- Task instructions
In the listing below, find the line with "Całość materiału technicznego" and copy every line from there up to and including the line with "فأحسن وضوءك) , حكم", exactly and without pictures.
###
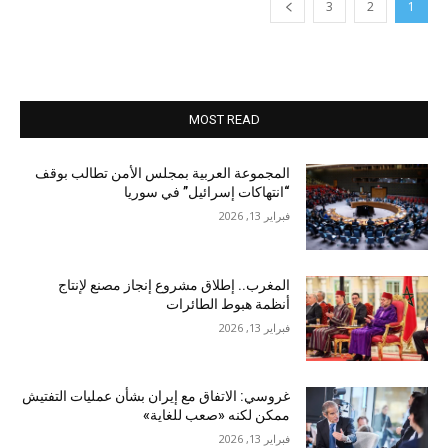
3
2
1
MOST READ
المجموعة العربية بمجلس الأمن تطالب بوقف
“انتهاكات إسرائيل” في سوريا
فبراير 13, 2026
المغرب.. إطلاق مشروع إنجاز مصنع لإنتاج
أنظمة هبوط الطائرات
فبراير 13, 2026
غروسي: الاتفاق مع إيران بشأن عمليات التفتيش
ممكن لكنه «صعب للغاية»
فبراير 13, 2026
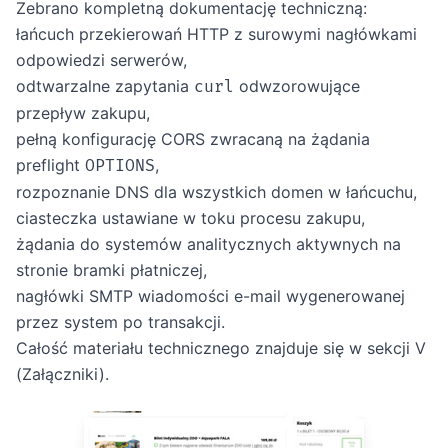
Zebrano kompletną dokumentację techniczną:
łańcuch przekierowań HTTP z surowymi nagłówkami
odpowiedzi serwerów,
odtwarzalne zapytania
odwzorowujące
curl
przepływ zakupu,
pełną konfigurację CORS zwracaną na żądania
preflight
,
OPTIONS
rozpoznanie DNS dla wszystkich domen w łańcuchu,
ciasteczka ustawiane w toku procesu zakupu,
żądania do systemów analitycznych aktywnych na
stronie bramki płatniczej,
nagłówki SMTP wiadomości e-mail wygenerowanej
przez system po transakcji.
Całość materiału technicznego znajduje się w sekcji V
(Załączniki).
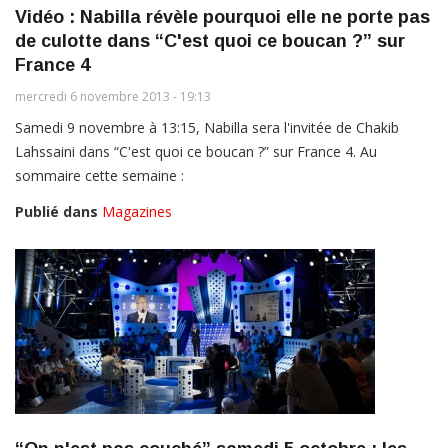
Vidéo : Nabilla révèle pourquoi elle ne porte pas
de culotte dans “C'est quoi ce boucan ?” sur
France 4
mercredi 6 novembre 2013 - 19:13
Samedi 9 novembre à 13:15, Nabilla sera l'invitée de Chakib
Lahssaini dans “C'est quoi ce boucan ?” sur France 4. Au
sommaire cette semaine :
Publié dans
Magazines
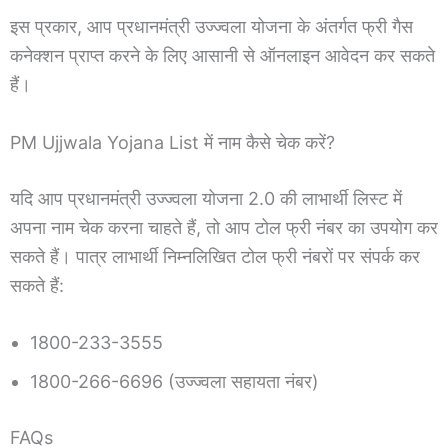
इस प्रकार, आप प्रधानमंत्री उज्ज्वला योजना के अंतर्गत फ्री गैस
कनेक्शन प्राप्त करने के लिए आसानी से ऑनलाइन आवेदन कर सकते
हैं।
PM Ujjwala Yojana List में नाम कैसे चेक करें?
यदि आप प्रधानमंत्री उज्ज्वला योजना 2.0 की लाभार्थी लिस्ट में
अपना नाम चेक करना चाहते हैं, तो आप टोल फ्री नंबर का उपयोग कर
सकते हैं। पात्र लाभार्थी निम्नलिखित टोल फ्री नंबरों पर संपर्क कर
सकते हैं:
1800-233-3555
1800-266-6696 (उज्ज्वला सहायता नंबर)
FAQs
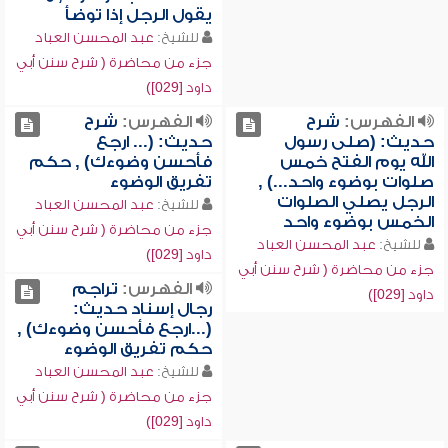
يقول الرجل إذا توضأ
للشيخ:
عبد المحسن العباد
جزء من محاضرة ( شرح سنن أبي
داود [029])
الفهرس:
شرح
الفهرس:
شرح
حديث: (صلى رسول
حديث: (... ارجع
الله يوم الفتح خمس
فأحسن وضوءك) , حكم
صلوات بوضوء واحد...) ,
تفريق الوضوء
الرجل يصلي الصلوات
للشيخ:
عبد المحسن العباد
الخمس بوضوء واحد
جزء من محاضرة ( شرح سنن أبي
للشيخ:
عبد المحسن العباد
داود [029])
جزء من محاضرة ( شرح سنن أبي
الفهرس:
تراجم
داود [029])
رجال إسناد حديث:
(...ارجع فأحسن وضوءك) ,
حكم تفريق الوضوء
للشيخ:
عبد المحسن العباد
جزء من محاضرة ( شرح سنن أبي
داود [029])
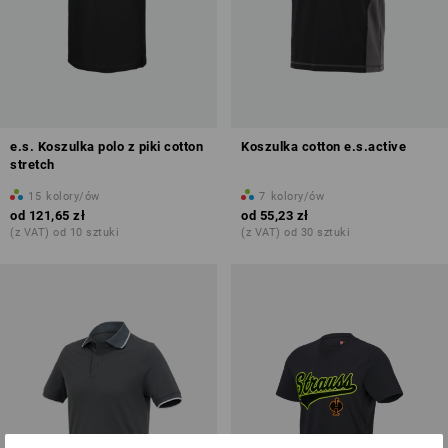
e.s. Koszulka polo z piki cotton
Koszulka cotton e.s.active
stretch
15
kolory/ów
7
kolory/ów
od
121,65 zł
od
55,23 zł
(z VAT) od 10 sztuki
(z VAT) od 30 sztuki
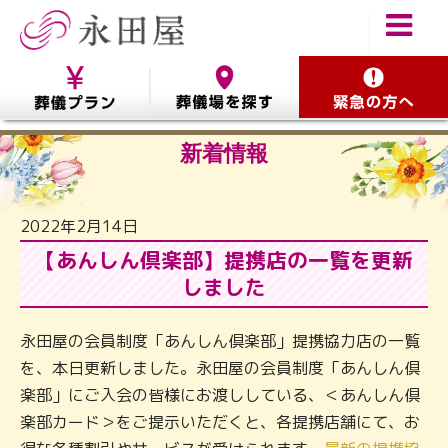
新着情報
2022年2月14日
【あんしん倶楽部】提携店の一覧を更新
しました
永田屋の会員制度「あんしん倶楽部」提携協力店の一覧
を、本日更新しました。永田屋の会員制度「あんしん倶
楽部」にご入会の皆様にお渡ししている、＜あんしん倶
楽部カード＞をご提示いただくと、各提携店舗にて、お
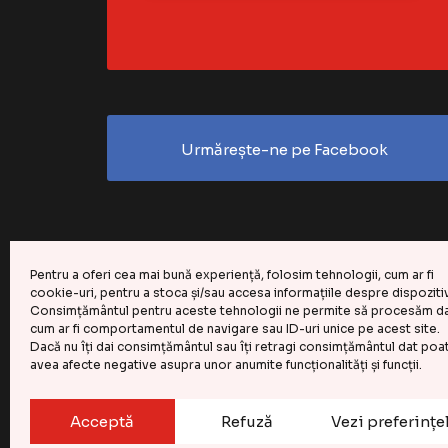
Urmărește-ne pe Facebook
Pentru a oferi cea mai bună experiență, folosim tehnologii, cum ar fi
cookie-uri, pentru a stoca și/sau accesa informațiile despre dispoziti
Consimțământul pentru aceste tehnologii ne permite să procesăm da
cum ar fi comportamentul de navigare sau ID-uri unice pe acest site.
Dacă nu îți dai consimțământul sau îți retragi consimțământul dat poa
avea afecte negative asupra unor anumite funcționalități și funcții.
CASA DE COMENZI GEMINI S.R.L.
202
©
Acceptă
Refuză
Vezi preferințe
###
- Answer section
Całość materiału technicznego znajduje się w sekcji V
(Załączniki).
Vidéo : Nabilla révèle pourquoi elle ne porte pas
de culotte dans “C'est quoi ce boucan ?” sur
France 4
mercredi 6 novembre 2013 - 19:13
Samedi 9 novembre à 13:15, Nabilla sera l'invitée de Chakib
Lahssaini dans “C'est quoi ce boucan ?” sur France 4. Au
sommaire cette semaine :
Publié dans
Magazines
इस प्रकार, आप प्रधानमंत्री उज्ज्वला योजना के अंतर्गत फ्री गैस
कनेक्शन प्राप्त करने के लिए आसानी से ऑनलाइन आवेदन कर सकते
हैं।
PM Ujjwala Yojana List में नाम कैसे चेक करें?
यदि आप प्रधानमंत्री उज्ज्वला योजना 2.0 की लाभार्थी लिस्ट में
अपना नाम चेक करना चाहते हैं, तो आप टोल फ्री नंबर का उपयोग कर
सकते हैं। पात्र लाभार्थी निम्नलिखित टोल फ्री नंबरों पर संपर्क कर
सकते हैं:
1800-233-3555
1800-266-6696 (उज्ज्वला सहायता नंबर)
FAQs
يقول الرجل إذا توضأ
للشيخ:
عبد المحسن العباد
جزء من محاضرة ( شرح سنن أبي
داود [029])
الفهرس:
شرح
الفهرس:
شرح
حديث: (صلى رسول
حديث: (... ارجع
الله يوم الفتح خمس
فأحسن وضوءك) , حكم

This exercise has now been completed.